In 17th-century English death records, for example, “causes of death” included the subcategory of death by animal. Nested under “death by animal” were further categories of death by dogs, rats, or wolves. Today, one could die by “venomous animals,” “nonvenomous animals,” “dogs,” or “rats,” but wolves lacks its own category, deeming “death by wolf” an impossible classification in data entry. Of course, one can still be killed by a wolf, but it won’t be recorded as such, rather under “death by nonvenomous animal.” Here, we see how the shifting arrangement of categories changes what we know and understand about cause of death by animal.
We see changes in cultural conventions play out in the census as well: tracking racial classifications in US census data becomes a journey through domestic and foreign policy, civil unrest and subjugation, and various linguistic attempts to distinguish white people and non-white people from one another according to whatever political priority at hand. There’s nothing inherent about these classifications; rather, classifications are a historical process, a practical match, a set of negotiated compromises, and a negotiated order. Recall the absurdity of bibliographic description: the standards I described are the direct results of
a historical process (the making and understanding of book production),
a practical match between the information printers left and how to express it,
a set of negotiated compromises between every bibliographer’s idea of how to express these concepts, and
a negotiated order of what is most important (the collation formula) followed by everything else.
What happens, however, when a concept or action cuts across categories? Consider care workers, who, for example, work in domestic spaces, nursing home and hospices, medical environments; they work in physical, mental, and emotional realms. Are they medical professionals? Psychologists? Health aids? Social workers? All of the above? The category of “care work” reveals how the classification of space and profession caters to what we imagine as static categories: medicine as a science-based practice that occurs in a hospital or office, for example. But the alignment of science and medicine, and the location of medicine outside the home, are two very recent developments. Pointing out where entities traverse these class boundaries reminds us just how tenuously and subjectively these ideas have been placed.

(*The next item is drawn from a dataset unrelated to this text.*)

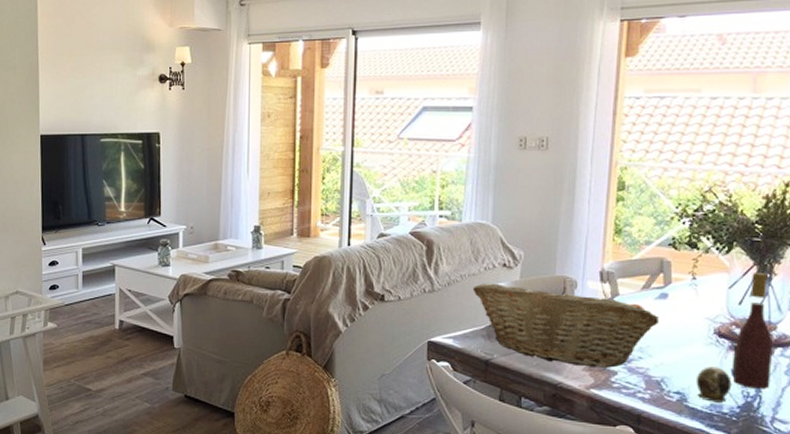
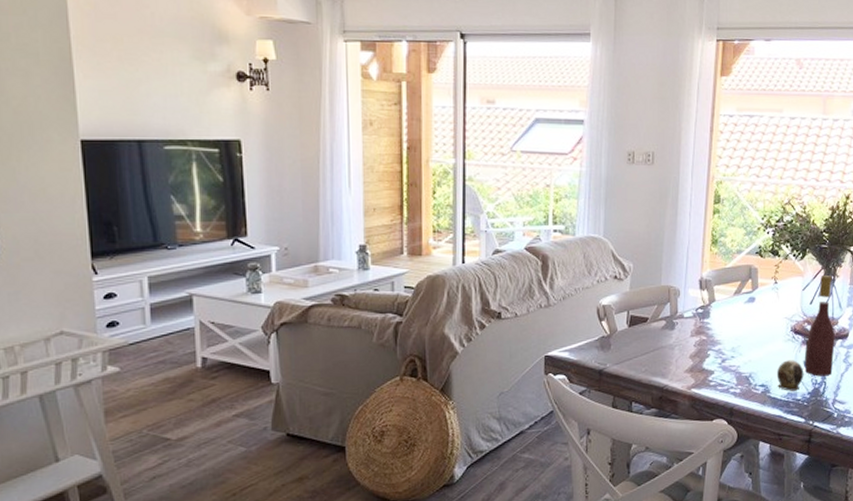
fruit basket: present [472,283,659,368] -> none [586,295,747,369]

I have repeated Geoffrey Bowker and Shannon Star’s refrain throughout this issue: “the material force of categories appears always and instantly.” In the case of care workers such as home health aids, their placement outside of medicine (and healthcare coverage) results in undervaluing their labor, which leads to underpayment. So too do we see the material force of categories with the classification of kinds of illnesses and disabilities—these play out in healthcare coverage, accommodations, remuneration, legal protections, and so on.
But if classifications are subject to change, how do we actively change them? And why should we? That’s for next time.
Housekeeping and Birdseeking
house
Dominoes fall:
bird
Not a bird, but there’s a new spider friend in my bathroom who gave me quite the shock two mornings ago. We’ve since made peace.
More later.
I edited this issue this week just days after the death of Engracia Figueroa. Figueroa was a disability rights advocate whose untimely death was a direct result of injuries she sustained after United Airlines irrevocably destroyed her custom wheelchair on a flight last year. Many disability advocates note that their aid technology—mobility aids, hearing aids, and so on—are not luxuries but parts of their bodies. “Severe disabilities” suggests that the classifier observed these kinds of illness or impairment and assumed a poor quality of life. That need not be the case. The material force of categories appears always and instantly.
Edit (Dec 7, 2021): Based on a note-taking error, I previously miscited this as from Melissa Adler’s Cruising the Library.